Neofabraea alba (Fungus)

Pest Challenges

Neofabraea alba creates ‘rotting patches’ on apples (“Bull’s eye rot disease”). The disease causes rotting of fruit tissue after harvest (from on-tree infections) in the cool store, which can cause 60% to 80% of fruit losses, depending on growing conditions, variety and pre-harvest fungicide treatment.

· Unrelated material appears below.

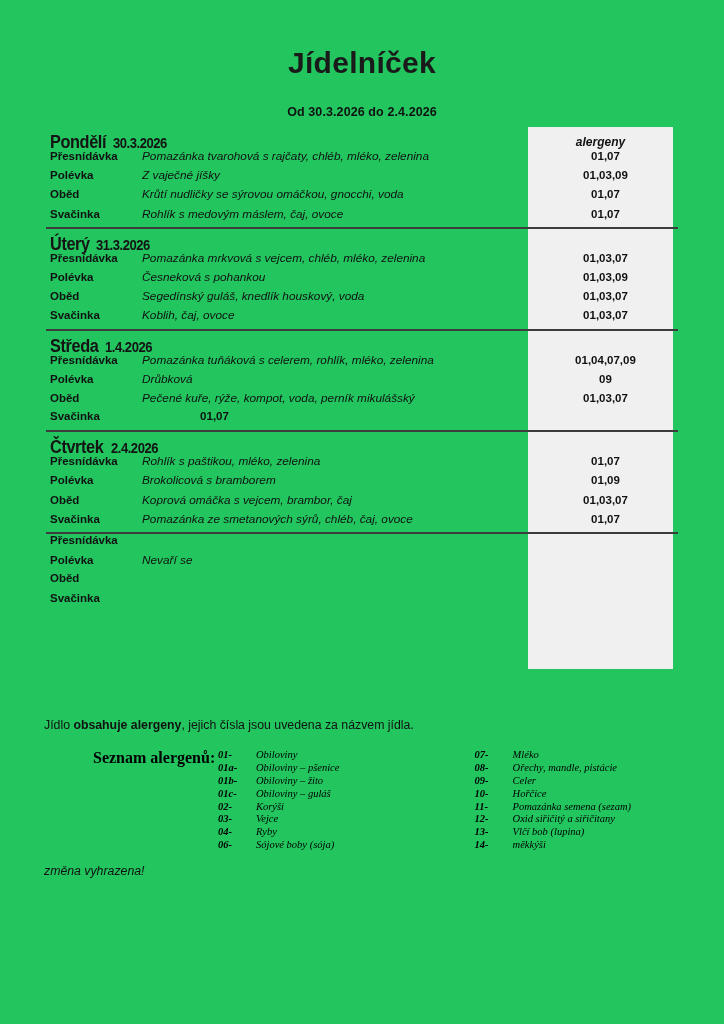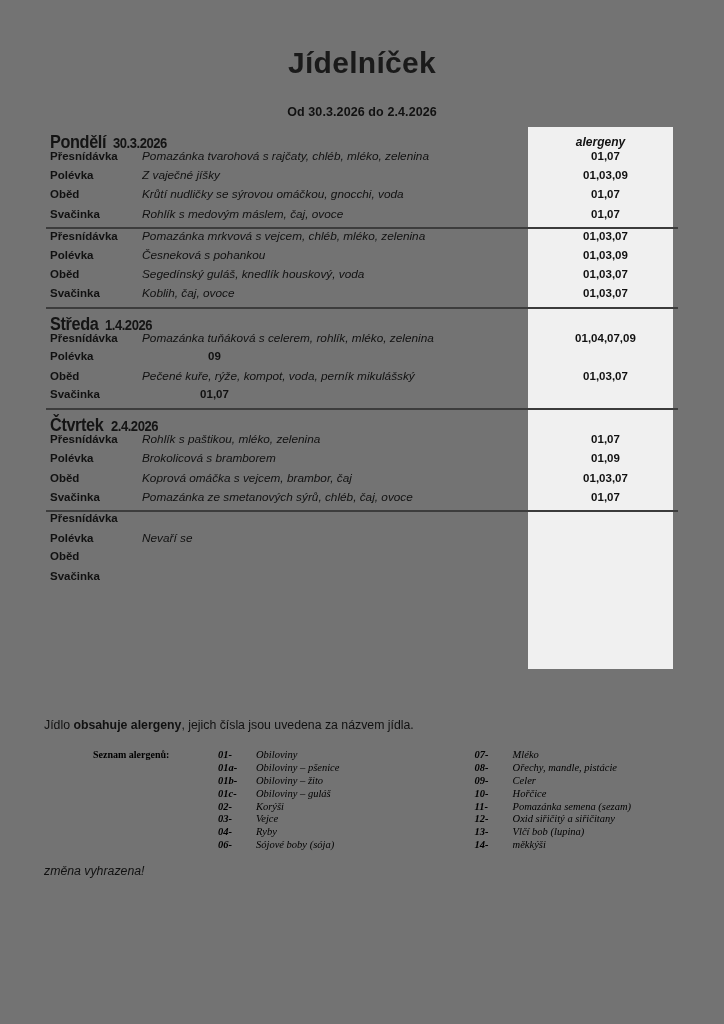"Jídelníček" .page { background: #737373 -> #22c55e }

Fruit infections on the tree are latent and cannot be detected with current sensing technology. However the spores in and around the air of orchards can be collected in this Use Case Pilot (WP4) with STELLA’s automated samplers (WP2), and the risks of latent infection will be targeted in the risk-modeling of the project (WP3).

Region Challenges

Hawke’s Bay is the largest apple growing region in New Zealand. The intensive fruit cropping in the region is associated with a well-developed infrastructure (well trained growers, respected consultants, effective service contractors, pack houses, export logistics etc.). Fruit production is one of the key economic drivers in the region.

UCP plan

For the New Zealand UCP in the Hawke’s Bay region (apple), a minimum of three different orchards will be selected in diverse zones, in order to investigate potential presence and outbreak level of the pest. A second region (Nelson/Motueka) may be added, if not sufficient variation is accessible for the project in the Hawkes Bay region.